Disinfectants on the other hand act on less specific properties of microorganisms. Chlorhexidine, known as Hibitane in the UK was banned because of some skin reaction or perhaps it caused mutations in a completely unreliable test for carcinogens called the Ames Test. I can't remember or be bothered to look it up. That disinfectant was very efficient, particularly against Staphylococcus one of the organisms causing much trouble in UK hospitals nowadays because of its resistance to antibiotics.
Our major enemy is not antibiotic or microorganism, it is our own complacency in believing we could ever not be vigilant in our fight against disease and neglect the simple rules of hygiene. In many ways, for non-scientists among you it is the same thing as happened when companies were given a 'holiday' from pension payments by Gordon Brown. A gulf opened in the pensions system, never to be filled again. Let up in hygiene for one hour and it will take ten hours to redress the damage done.Hygiene is logarithmic.
Bacteria live on surfaces and they are transferred from surface to surface by humans, flies or other vectors until they finally happen upon a fertile breeding ground where they grow. When they grow they cause trouble. The average total surface area of a hospital ward has increased significantly since 1928 due to the increased number of machines and apparatus in them, leading to more surfaces on which which organisms may gather and be transferred. The number of visitors allowed into hospitals has increased with visiting times being relaxed and almost unrestricted making cleaning a continuous necessity and an uphill process.Antibiotics have indeed led to an increased frequency of resistant organisms in the general population. Their indiscriminate use in animal husbandry too has increased the problem. So the patients entering hosptals are themselves major sources of infection.
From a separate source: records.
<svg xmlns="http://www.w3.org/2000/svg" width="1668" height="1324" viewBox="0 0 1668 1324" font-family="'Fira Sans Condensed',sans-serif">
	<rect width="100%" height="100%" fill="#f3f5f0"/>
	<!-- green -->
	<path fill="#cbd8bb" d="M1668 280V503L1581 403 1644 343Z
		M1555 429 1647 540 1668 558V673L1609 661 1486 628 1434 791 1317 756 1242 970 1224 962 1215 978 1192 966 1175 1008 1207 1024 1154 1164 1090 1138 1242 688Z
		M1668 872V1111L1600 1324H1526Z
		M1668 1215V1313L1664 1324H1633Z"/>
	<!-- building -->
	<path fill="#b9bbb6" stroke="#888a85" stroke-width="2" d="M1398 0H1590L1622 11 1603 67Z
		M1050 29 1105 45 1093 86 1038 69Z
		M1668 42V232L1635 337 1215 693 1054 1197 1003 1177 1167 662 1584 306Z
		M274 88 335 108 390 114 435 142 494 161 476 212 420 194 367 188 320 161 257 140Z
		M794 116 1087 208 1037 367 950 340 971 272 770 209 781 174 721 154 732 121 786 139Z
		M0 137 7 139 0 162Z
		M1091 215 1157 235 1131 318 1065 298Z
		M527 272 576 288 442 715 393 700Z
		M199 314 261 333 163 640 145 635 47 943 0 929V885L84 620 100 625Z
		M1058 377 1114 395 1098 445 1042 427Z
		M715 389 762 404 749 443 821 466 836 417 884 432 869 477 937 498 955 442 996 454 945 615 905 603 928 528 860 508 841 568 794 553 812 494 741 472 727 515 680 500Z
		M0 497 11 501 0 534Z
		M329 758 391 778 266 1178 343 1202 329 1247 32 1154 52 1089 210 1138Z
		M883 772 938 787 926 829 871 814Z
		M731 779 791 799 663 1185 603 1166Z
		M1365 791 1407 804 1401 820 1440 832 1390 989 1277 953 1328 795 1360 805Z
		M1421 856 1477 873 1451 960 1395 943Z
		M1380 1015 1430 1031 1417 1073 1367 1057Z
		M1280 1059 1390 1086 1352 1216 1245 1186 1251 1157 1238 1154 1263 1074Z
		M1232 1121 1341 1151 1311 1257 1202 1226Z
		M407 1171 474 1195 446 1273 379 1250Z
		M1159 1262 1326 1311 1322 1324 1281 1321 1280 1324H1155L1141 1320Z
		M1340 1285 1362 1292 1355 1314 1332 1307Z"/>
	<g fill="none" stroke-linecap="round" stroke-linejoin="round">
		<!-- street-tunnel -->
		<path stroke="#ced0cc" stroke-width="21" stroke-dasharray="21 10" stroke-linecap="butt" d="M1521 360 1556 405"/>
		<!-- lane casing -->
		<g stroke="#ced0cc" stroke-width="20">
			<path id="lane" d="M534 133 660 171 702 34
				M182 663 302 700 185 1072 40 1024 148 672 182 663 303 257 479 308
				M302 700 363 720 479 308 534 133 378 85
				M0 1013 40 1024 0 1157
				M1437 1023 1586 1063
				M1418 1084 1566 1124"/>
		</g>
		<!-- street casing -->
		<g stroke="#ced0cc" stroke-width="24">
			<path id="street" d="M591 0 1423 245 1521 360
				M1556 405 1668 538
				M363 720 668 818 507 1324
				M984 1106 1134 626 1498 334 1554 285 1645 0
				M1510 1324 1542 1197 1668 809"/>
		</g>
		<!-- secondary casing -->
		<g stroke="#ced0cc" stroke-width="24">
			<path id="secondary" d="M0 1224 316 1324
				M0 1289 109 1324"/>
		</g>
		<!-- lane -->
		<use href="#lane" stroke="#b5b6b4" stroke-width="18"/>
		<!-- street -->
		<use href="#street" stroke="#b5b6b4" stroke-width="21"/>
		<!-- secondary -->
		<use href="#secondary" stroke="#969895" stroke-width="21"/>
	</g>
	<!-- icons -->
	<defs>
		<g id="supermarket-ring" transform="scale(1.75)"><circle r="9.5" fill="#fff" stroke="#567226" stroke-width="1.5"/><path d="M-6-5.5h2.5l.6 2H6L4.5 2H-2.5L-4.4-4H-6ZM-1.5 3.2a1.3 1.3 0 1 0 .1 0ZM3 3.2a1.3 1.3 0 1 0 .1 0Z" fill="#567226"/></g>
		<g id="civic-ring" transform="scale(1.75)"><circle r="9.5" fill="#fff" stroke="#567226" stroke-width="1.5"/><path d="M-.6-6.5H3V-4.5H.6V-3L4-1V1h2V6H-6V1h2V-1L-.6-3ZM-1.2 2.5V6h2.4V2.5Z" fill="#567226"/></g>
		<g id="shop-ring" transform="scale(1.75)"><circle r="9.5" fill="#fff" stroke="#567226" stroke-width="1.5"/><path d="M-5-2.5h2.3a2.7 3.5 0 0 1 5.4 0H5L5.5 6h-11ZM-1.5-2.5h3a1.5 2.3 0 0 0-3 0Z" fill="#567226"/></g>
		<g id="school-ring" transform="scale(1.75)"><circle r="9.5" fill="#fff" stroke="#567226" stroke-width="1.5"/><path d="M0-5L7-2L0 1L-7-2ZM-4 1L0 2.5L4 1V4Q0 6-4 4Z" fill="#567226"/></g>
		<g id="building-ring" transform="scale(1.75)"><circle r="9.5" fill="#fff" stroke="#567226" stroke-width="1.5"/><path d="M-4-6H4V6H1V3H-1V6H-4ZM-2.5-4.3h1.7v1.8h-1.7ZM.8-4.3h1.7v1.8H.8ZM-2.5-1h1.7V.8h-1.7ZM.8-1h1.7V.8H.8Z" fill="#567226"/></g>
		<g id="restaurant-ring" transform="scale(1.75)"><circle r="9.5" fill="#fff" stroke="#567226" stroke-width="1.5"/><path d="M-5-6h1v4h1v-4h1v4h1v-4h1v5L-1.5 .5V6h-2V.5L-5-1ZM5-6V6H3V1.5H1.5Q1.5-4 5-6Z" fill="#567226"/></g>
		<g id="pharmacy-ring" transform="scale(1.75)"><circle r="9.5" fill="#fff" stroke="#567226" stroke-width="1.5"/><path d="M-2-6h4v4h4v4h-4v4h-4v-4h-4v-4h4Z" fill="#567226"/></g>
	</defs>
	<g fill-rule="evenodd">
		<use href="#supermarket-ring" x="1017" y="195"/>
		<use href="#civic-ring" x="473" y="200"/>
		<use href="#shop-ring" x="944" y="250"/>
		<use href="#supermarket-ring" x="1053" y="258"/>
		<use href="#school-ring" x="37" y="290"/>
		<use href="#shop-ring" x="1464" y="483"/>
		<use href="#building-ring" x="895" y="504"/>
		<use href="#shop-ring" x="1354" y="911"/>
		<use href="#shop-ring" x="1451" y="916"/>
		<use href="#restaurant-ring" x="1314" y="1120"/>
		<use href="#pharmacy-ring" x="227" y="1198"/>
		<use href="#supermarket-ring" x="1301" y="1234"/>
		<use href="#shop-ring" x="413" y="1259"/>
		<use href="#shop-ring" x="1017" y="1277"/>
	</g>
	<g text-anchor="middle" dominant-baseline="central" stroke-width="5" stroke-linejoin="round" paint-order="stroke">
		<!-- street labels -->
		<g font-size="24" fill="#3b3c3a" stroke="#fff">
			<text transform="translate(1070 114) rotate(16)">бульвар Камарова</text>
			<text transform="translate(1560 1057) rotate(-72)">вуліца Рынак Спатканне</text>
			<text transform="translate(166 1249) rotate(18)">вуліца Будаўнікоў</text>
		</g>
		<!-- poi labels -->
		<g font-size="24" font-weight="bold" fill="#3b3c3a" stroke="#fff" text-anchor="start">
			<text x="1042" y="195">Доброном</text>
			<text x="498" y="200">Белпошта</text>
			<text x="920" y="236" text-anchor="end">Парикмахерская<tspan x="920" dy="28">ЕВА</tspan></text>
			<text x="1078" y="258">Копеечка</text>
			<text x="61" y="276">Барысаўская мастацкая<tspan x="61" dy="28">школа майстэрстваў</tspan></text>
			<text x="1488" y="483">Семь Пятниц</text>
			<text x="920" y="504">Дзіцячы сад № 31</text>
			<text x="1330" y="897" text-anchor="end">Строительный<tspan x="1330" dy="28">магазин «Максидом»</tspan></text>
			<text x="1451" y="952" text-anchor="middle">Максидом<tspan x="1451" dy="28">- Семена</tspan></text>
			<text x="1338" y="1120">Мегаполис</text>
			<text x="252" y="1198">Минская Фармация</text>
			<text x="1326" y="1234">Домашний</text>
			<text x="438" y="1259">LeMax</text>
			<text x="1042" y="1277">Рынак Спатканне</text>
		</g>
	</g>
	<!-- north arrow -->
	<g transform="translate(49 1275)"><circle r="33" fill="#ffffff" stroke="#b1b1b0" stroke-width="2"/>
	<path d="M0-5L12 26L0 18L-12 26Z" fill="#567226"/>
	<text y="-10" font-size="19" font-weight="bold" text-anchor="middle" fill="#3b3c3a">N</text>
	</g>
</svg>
Most of my career has been spent preventing the companies I worked for from poisoning their consumers. They never do that on purpose. Something has really gone wrong when a contaminated product gets past the factory door.
However, to do this it was necessary to spend immense amounts of money on research into the types of organisms characteristically found in food raw materials and food factories and their environments, their sources and the routes by which they obtained access to the final products. This involved much time, manpower and extremely sophisticated cutting-edge techniques for detection and identification of microorganisms involving DNA and RNA analysis. The situation was even more acute when the food industry decided that chilled foods lacking many of the traditional preservation barriers were the products with potential. Products then became more like ill human beings, even more sensitive to infection and production hygiene even more critical.
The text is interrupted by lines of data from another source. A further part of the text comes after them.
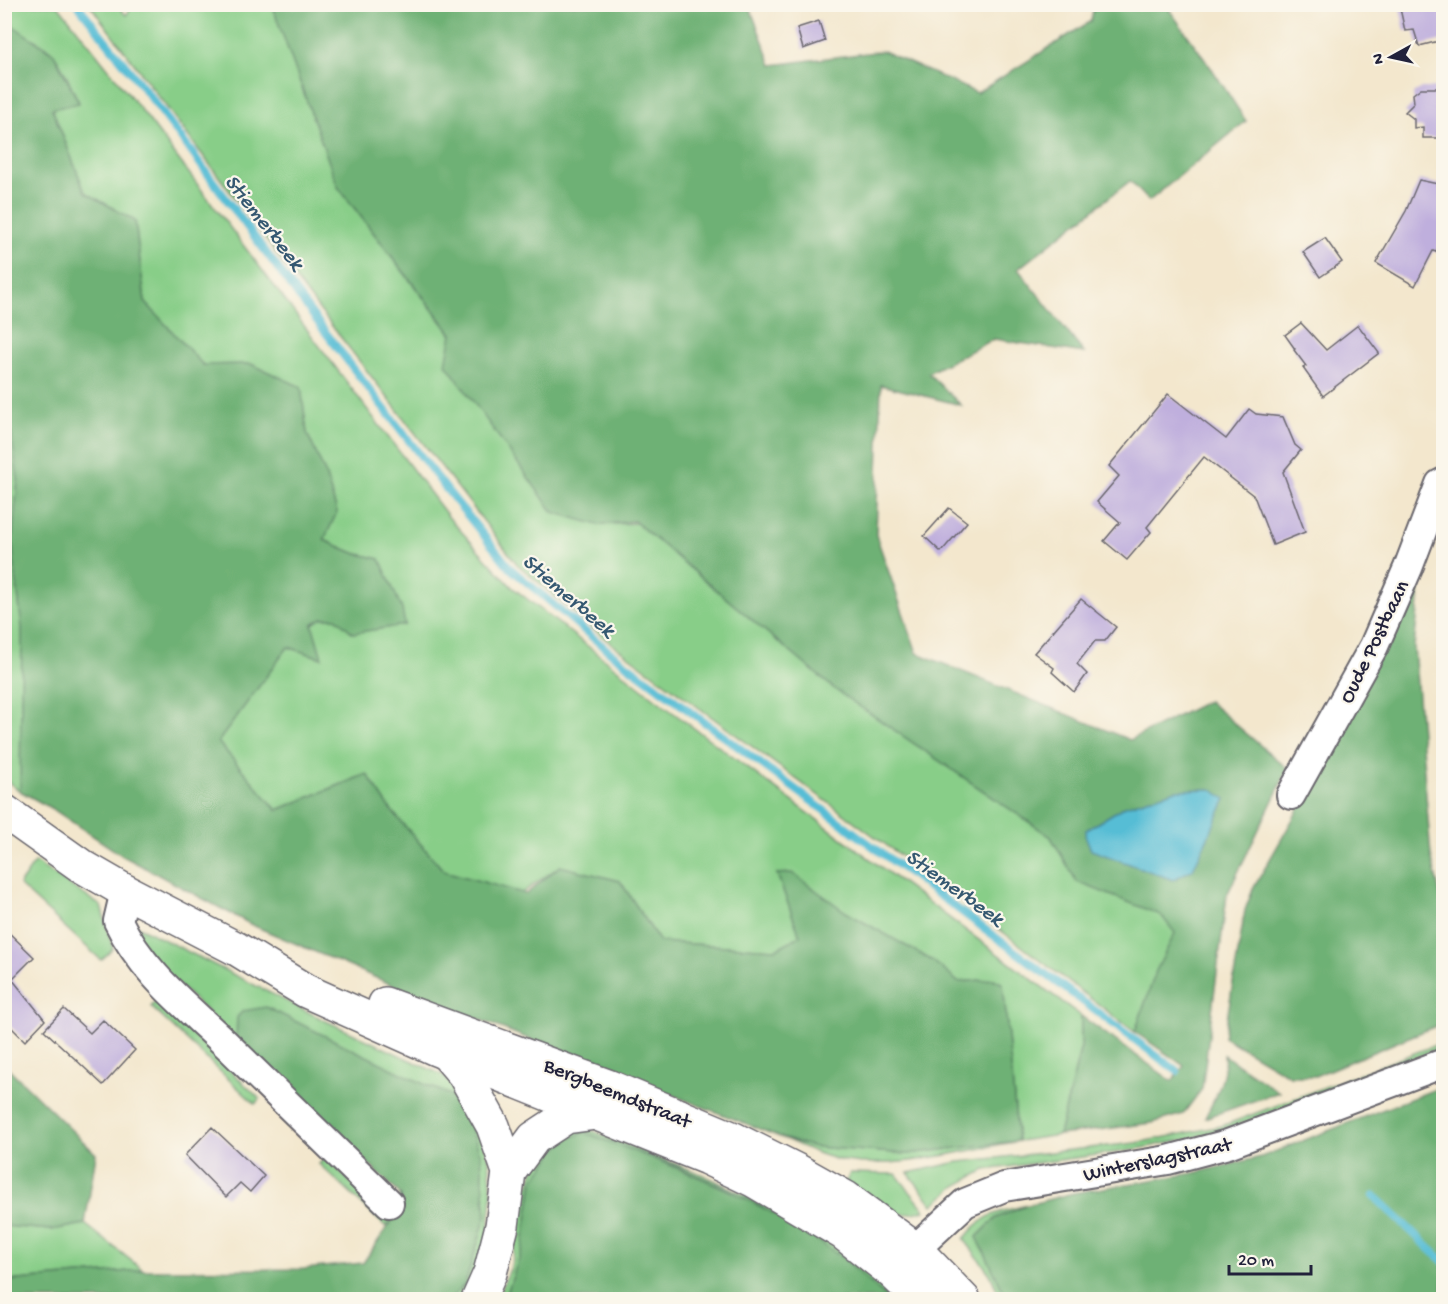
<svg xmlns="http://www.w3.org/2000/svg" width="1448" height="1304" font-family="'Gochi Hand',sans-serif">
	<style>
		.green { fill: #88ce88; stroke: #557862; stroke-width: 1.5 }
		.forest { fill: #6eb174; stroke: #486a58; stroke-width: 1.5 }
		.water { fill: #57bdd5; stroke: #3c7088; stroke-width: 1.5 }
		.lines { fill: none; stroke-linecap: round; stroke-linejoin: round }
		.stream { stroke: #57bdd5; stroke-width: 8 }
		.building { fill: #bfafdd }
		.street-casing { stroke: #6b676e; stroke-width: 32 }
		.secondary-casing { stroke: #6b676e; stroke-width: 36 }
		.highway-casing { stroke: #6b676e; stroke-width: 36 }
		.street { stroke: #fff; stroke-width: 28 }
		.secondary { stroke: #fff; stroke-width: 33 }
		.highway { stroke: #fff; stroke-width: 33 }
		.labels { text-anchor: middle; stroke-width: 4.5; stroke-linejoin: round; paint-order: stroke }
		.street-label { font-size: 21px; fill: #22223b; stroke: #fbf7ec }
		.water-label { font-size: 22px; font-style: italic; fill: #355871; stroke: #fbf7ec }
	</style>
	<rect width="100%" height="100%" fill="#fbf7ec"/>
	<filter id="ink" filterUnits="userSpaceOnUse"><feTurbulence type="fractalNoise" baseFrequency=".0167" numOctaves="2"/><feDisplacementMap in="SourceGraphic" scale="12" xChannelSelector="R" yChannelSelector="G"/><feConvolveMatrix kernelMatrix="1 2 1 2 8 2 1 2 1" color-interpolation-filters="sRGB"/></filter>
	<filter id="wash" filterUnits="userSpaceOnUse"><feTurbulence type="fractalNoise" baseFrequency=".008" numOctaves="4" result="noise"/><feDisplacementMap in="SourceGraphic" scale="24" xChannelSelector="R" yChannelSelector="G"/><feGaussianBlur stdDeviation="1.35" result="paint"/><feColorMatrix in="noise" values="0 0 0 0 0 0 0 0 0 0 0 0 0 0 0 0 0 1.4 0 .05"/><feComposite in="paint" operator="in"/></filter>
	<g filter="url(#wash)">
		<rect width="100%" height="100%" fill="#f3e7cd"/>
		<!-- green -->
		<path class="green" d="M5 5H58L142 111 450 519 512 587 667 708 1081 1016V1046L1059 1135C1030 1139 1001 1144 973 1150 931 1158 888 1168 845 1161 824 1157 805 1148 785 1139L815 1147 907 1154 1018 1140 1003 984 994 979 958 982 933 961 777 874 800 936 776 949 660 942 620 881 560 866 522 893 444 871 391 810 367 774 277 810 218 742 288 647 322 658 312 625 322 618H336L353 633 405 625 380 559 354 553 324 540 337 512 325 473 307 433 301 387 251 364 203 365 145 302 135 221 85 192 52 108 79 102C71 87 65 70 55 56 40 35 5 36 5 5Z
			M90 5H117L126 15 134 5H272L338 187 598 525 636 523 837 691 1051 837 1077 882 1161 915 1176 933 1156 972 1135 1032 942 886 608 641 517 564 297 281Z
			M4 429 11 431 18 480 12 542 22 628 20 791 4 779Z
			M35 862 101 906 113 949 101 960 19 885Z
			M131 923 324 1020 445 1076 470 1108 489 1159 492 1195 488 1238 466 1299H450L465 1284 486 1216 481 1156 451 1095 426 1085 236 1039 155 963Z
			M158 998 182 1024 260 1099 255 1104 151 1007Z
			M1443 1042V1047L1233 1127 1188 1139 1127 1151 985 1170 956 1186 933 1205 908 1173 958 1162 1136 1143 1222 1126Z
			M580 1126 701 1174 779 1211 844 1253 896 1299H888L842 1257 730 1190 673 1165 584 1132 556 1149 533 1181 522 1250 505 1299 496 1300 512 1265 520 1211 536 1164 549 1147Z
			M326 1157 383 1215 401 1195 400 1209 386 1227 319 1164Z
			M850 1173 896 1174 925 1210C888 1222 873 1206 845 1184Z
			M1028 1205 996 1218 977 1237 1007 1299H1001L990 1274 964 1239C984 1213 998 1212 1028 1205Z
			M85 1224 143 1270 5 1281V1226L51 1230Z"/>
		<!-- forest -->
		<path class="forest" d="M272 5H749L772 65 883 51 977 93 1091 21 1094 5H1166L1214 72 1246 121 1149 201 1130 181 1018 269 1084 353 994 339 928 373 961 405 881 385 876 535 917 653 1130 740 1208 701 1288 769 1227 895 1202 1089 1183 1114 1152 1123 1059 1135 1081 1047V1016L1172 1081 1184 1066 1135 1032 1156 971 1175 933 1161 915 1077 882 1051 837 837 691 634 521 598 525 553 512 446 364 452 334 338 187Z
			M4 14 9 23 54 54 79 103 52 109 85 192 135 221 145 302 203 365 251 364 301 387 307 433 325 473 337 512 324 540 354 553 380 559 402 609 405 625 353 633 336 618H322L312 624 322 658 288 647 218 742 277 810 367 774 391 810 444 871 526 894 560 866 620 881 660 942 776 949 800 936 777 874 792 873 846 912 933 961 958 982 994 979 1003 984 1018 1141 907 1154 815 1147 785 1139 414 994 252 925 123 856 54 810 20 791 22 628 12 542 18 480 11 431 4 429Z
			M1420 565 1419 601 1414 647 1431 856 1443 906V1018L1436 1026 1315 1076H1290L1224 1037 1245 910 1253 889 1326 761Z
			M266 1007 426 1085 451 1095 469 1123 481 1156 486 1216 465 1284 450 1299 5 1300V1281L143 1270 303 1269 363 1263 400 1209 401 1195 236 1039 237 1017 243 1011Z
			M1224 1055 1279 1092 1205 1118C1215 1097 1227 1079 1224 1055Z
			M4 1064 96 1154 85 1224 51 1230 5 1226Z
			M1443 1086V1299H1007L977 1237 996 1218 1028 1205 1073 1193 1194 1173 1261 1157Z
			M584 1132C675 1166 762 1198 840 1256 857 1269 872 1285 888 1299H505L522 1250 533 1182 556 1149 570 1138Z"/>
		<!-- water -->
		<path class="water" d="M1211 789 1226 799 1193 869 1173 880 1091 850 1085 835 1086 830 1125 806 1176 790Z"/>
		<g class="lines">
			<!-- stream -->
			<path class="stream" d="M77 4 149 95 323 329 447 490 510 568 611 653 1177 1071
				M1374 1196 1444 1262"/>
		</g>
		<g id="blocks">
			<!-- building -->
			<path class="building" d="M1399 4H1443V40L1419 46 1414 30 1405 31Z
				M819 21 825 41 803 49 797 28Z
				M1421 88H1443V138H1423V127L1414 128V119L1405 112 1414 103 1413 94Z
				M1419 180 1443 185V234L1436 252 1433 251 1415 286 1376 263 1406 211Z
				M1325 238 1342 262 1320 277 1303 252Z
				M1301 323 1326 350 1358 325 1379 353 1323 396 1303 368 1306 366 1294 350 1295 349 1285 335Z
				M1168 394 1226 439 1249 409 1256 414 1283 417 1295 445 1301 450 1283 472 1305 532 1273 545 1254 496 1204 457 1147 527 1151 532 1127 560 1104 541 1120 522 1097 502 1119 476 1109 466Z
				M949 508 967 522 941 552 924 536Z
				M1081 599 1116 627 1105 641H1095L1077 664 1087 674 1074 692 1052 672 1054 668 1034 653Z
				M4 928 34 957 12 979 45 1020 25 1041 4 1020Z
				M64 1009 90 1033 103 1020 135 1050 103 1085 44 1030Z
				M212 1127 264 1176 250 1192 240 1183 226 1197 185 1155Z"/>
		</g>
	</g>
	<g filter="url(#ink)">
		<use href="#blocks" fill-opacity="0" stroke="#6b676e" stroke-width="1.5"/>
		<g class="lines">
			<!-- street casing -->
			<g class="street-casing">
				<path id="street" d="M1291 795 1374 646 1408 568 1440 484 1444 482
					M125 891 118 921C143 974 188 1007 229 1047 283 1099 336 1151 389 1203
					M898 1265 965 1203 1004 1187 1168 1160 1228 1144 1444 1063"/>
			</g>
			<!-- secondary casing -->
			<g class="secondary-casing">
				<path id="secondary" d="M4 811 80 865 125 891 237 949 306 991 436 1049 707 1158 753 1180 843 1233 892 1272 921 1300
					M385 1004 610 1087 734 1139 796 1170 846 1198 915 1249 964 1300"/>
			</g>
			<!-- highway casing -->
			<g class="highway-casing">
				<path id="highway" d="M446 1053 464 1074 493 1126 509 1172 502 1226 490 1273 478 1300
					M509 1172 534 1138 566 1117 596 1113 678 1115"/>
			</g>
			<!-- street -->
			<use href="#street" class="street"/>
			<!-- secondary -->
			<use href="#secondary" class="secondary"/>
			<!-- highway -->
			<use href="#highway" class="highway"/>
		</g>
	</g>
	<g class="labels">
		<!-- street labels -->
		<g class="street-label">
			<text transform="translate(1373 641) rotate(-64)" y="7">Oude Postbaan</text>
			<text transform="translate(618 1092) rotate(22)" y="7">Bergbeemdstraat</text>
			<text transform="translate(1157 1158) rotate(-12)" y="7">Winterslagstraat</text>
		</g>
		<!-- water labels -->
		<g class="water-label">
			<text transform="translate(266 221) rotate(52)" y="8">Stiemerbeek</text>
			<text transform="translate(570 594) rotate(41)" y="8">Stiemerbeek</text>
			<text transform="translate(956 886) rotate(36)" y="8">Stiemerbeek</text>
		</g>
	</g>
	<!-- margin -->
	<rect width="1448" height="1304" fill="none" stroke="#fbf7ec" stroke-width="24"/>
	<!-- north arrow -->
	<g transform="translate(1391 57) rotate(262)" stroke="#fbf7ec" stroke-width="4.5" paint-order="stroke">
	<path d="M0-4.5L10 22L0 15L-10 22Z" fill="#22223b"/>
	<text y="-9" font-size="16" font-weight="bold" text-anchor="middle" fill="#22223b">N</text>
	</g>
	<!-- scale -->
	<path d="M1229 1265v9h82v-9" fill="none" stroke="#22223b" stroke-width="3"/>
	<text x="1238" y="1265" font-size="18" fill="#22223b" stroke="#fbf7ec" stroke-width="4.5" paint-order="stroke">20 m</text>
</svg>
If we spent half the amount of money doing the same investigations in our hospitals as the Food Industry does for food safety in its factories, then we would at least approach the ideal of doing our best. Because that is what has not been done recently, our best - and it has led also to a general unfortunate complacency concerning the value of a human life such as that of an old frail lady who might, had things been otherwise, have had just enough time allowed to her to say "goodbye , I love you" to her three sons, before she embarked on her last journey on the Liverpool pathway.
So come near me if you dare with your fluffy cuddly germs particularly if you are a "health care professional", and I will show you how creative I can be with them!
The story above is a satire or parody. It is entirely fictitious.